Pour avoir moi-même eu à faire des recrutements, c’est une situation hyper stressante: on voit les inscriptions monter avant le camp: plein d’hommes, peu de femmes. Déjà, au lieu de le prendre comme une fatalité, aussi bien se demander les options. C’est là que certaines ligues cette année on pris la peine de pousser publiquement en ce sens, et d’afficher leurs couleurs avant leurs camps, de différentes façons, allant de « rien du tout » à « s’imposer la parité ». On remarquera que les ligues qui ont adressées d’avance la problématique ont effectivement gagné leur paris d’avoir plus de femmes.
Une autre question à se poser: « Quel est le taux de retour des femmes saison après saison dans ma ligue ? ». Ça peut avoir l’air con, mais des fois, prendre la peine de se poser la question peut faire ressortir des trucs hyper intéressants, si on se rend compte que les femmes entrent et quittent la ligue rapidement. Encore plus lorsqu’elles ont des points communs assez criants, comme par exemple le fait qu’elles soient plus constructrices, refusent dans les caucus les idées plus machos ou encore qu’elles disent haut et fort leurs opinions, par exemple. Dans certaines ligues, sans être mal intentionnées, les problématiques sont tellement insidieuses et enterrées profond qu’on ne réalise plus l’importance de les adresser, et quand une nouvelle femme y entre et voit ce genre de problèmes et tente de les pointer du doigt, les gens à l’intérieur de la ligue se braquent, se sentent attaqué.e.s, ou peuvent, dans les pires des cas, traiter la fille de « drama queen » et ne plus la reprendre les saisons d’après, si elle décidait de tenter de revenir. Parfois, le message va même s’étendre à d’autres ligues. « Ah, elle, on sait bien, elle pète des coches ». Parfois, prendre le temps de discuter avec ces femmes pourrait expliquer bien des choses.

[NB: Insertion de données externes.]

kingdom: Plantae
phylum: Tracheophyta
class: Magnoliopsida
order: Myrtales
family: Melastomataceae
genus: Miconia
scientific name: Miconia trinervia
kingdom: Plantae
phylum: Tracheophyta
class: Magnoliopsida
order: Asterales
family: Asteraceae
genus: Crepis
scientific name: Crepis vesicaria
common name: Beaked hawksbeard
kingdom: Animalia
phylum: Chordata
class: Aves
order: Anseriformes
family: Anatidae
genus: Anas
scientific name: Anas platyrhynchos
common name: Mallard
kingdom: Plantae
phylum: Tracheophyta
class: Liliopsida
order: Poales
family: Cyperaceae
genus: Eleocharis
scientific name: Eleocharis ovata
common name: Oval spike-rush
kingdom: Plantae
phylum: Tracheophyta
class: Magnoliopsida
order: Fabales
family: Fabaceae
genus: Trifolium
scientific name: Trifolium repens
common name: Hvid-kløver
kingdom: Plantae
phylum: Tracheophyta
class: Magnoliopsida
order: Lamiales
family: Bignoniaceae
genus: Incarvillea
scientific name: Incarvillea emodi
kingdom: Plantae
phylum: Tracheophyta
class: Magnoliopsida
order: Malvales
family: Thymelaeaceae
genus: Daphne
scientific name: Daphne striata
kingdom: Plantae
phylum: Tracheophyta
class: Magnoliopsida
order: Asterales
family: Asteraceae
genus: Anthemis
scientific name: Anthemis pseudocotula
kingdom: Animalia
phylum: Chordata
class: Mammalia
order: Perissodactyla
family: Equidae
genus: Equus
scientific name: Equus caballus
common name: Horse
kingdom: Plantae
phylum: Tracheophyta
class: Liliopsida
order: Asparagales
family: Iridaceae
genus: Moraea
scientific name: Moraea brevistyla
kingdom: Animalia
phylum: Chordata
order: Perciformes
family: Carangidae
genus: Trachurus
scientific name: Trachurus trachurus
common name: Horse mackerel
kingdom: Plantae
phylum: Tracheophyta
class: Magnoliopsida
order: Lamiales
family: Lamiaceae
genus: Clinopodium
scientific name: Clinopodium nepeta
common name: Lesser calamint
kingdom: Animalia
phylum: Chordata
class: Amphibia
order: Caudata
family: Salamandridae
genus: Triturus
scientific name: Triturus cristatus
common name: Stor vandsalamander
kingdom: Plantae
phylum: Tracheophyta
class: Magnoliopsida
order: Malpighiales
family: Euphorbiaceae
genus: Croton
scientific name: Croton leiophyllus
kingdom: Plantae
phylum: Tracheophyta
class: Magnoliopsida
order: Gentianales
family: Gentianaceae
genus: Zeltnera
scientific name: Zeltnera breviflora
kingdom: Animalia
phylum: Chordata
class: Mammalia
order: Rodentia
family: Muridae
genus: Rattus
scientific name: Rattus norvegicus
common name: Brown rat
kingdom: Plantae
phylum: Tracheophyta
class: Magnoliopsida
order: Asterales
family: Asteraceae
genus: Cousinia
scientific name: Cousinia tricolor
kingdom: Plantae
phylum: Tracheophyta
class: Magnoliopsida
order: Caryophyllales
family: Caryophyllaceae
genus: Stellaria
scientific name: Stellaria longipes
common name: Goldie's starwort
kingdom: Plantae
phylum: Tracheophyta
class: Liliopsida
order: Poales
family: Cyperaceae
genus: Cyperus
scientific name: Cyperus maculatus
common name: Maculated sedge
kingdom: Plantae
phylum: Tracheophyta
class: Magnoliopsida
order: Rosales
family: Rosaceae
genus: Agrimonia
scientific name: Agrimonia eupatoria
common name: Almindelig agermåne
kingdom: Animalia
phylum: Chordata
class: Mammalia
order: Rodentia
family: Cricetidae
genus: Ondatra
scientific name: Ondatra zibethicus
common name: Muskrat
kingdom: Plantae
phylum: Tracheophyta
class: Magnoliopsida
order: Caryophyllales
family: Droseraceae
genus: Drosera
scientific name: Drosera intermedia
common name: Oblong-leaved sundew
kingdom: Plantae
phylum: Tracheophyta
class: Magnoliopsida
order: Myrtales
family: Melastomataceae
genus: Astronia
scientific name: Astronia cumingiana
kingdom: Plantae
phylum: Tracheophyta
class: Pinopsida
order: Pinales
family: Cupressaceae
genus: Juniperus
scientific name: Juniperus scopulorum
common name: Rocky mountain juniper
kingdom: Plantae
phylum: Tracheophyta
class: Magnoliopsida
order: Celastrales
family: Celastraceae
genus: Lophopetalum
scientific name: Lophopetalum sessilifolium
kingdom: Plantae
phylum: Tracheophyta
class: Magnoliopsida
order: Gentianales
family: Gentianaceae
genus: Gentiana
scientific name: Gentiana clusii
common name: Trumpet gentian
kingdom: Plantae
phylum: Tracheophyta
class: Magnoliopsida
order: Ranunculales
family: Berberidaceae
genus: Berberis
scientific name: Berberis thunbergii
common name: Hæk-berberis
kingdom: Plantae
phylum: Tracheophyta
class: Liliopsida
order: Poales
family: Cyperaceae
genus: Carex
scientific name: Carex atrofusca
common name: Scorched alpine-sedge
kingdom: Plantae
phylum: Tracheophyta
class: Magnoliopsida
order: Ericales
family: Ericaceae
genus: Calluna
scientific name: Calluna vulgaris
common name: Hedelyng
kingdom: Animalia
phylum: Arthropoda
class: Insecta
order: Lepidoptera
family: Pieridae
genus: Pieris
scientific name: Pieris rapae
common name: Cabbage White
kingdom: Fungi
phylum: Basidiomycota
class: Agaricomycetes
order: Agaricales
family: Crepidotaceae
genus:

Autre chose super importante à se demander: est-ce que la formule de votre camp est adéquate pour voir, réellement, les styles de jeu de chacun.e.s? Des camps, comme tout le monde, j’en ai fait plus qu’on ne peut en nommer dans les dernières années. La formule est généralement assez commune: on prend un nombre X de personnes que l’on fait jouer dans un court laps de temps pour « couper dans le gras », pour ensuite leur donner des call-backs ou les rappeler pour un deuxième jour de camp. « Passer plusieurs batchs de 20 personnes sur une journée, dans des plages horaires d’1h15 ». « Faire un mini-match de 12-14-16 personnes en 5 impros ». « Prendre un groupe de 40-50-60-70-80, le séparer en deux dans deux locaux en même temps». Pas mal de formules ont été employées, une constance reste: personne n’aime ça, et tout le monde se sent obligé.e.s de tirer la couverte, parce que c’est un camp. On accepte d’être plus rude, on n’embarque pas sur la première comparée pour pouvoir « shotgun » la mixte qu’on sait pertinemment qui suivra dans un « ah, mais t’es pas allé.e sur l’autre vas-y », on brise les histoires à grands coups de namedrops et d’interventions absurdes et farfelues qui vont faire rire notre ami.e qui est noyau. Arrêtons donc ça. Donnons-nous le temps de bien faire les choses: si ça prend 2-3 jours recruter, mais que toute la saison en bénéficie, ce serait ridicule de s’en passer.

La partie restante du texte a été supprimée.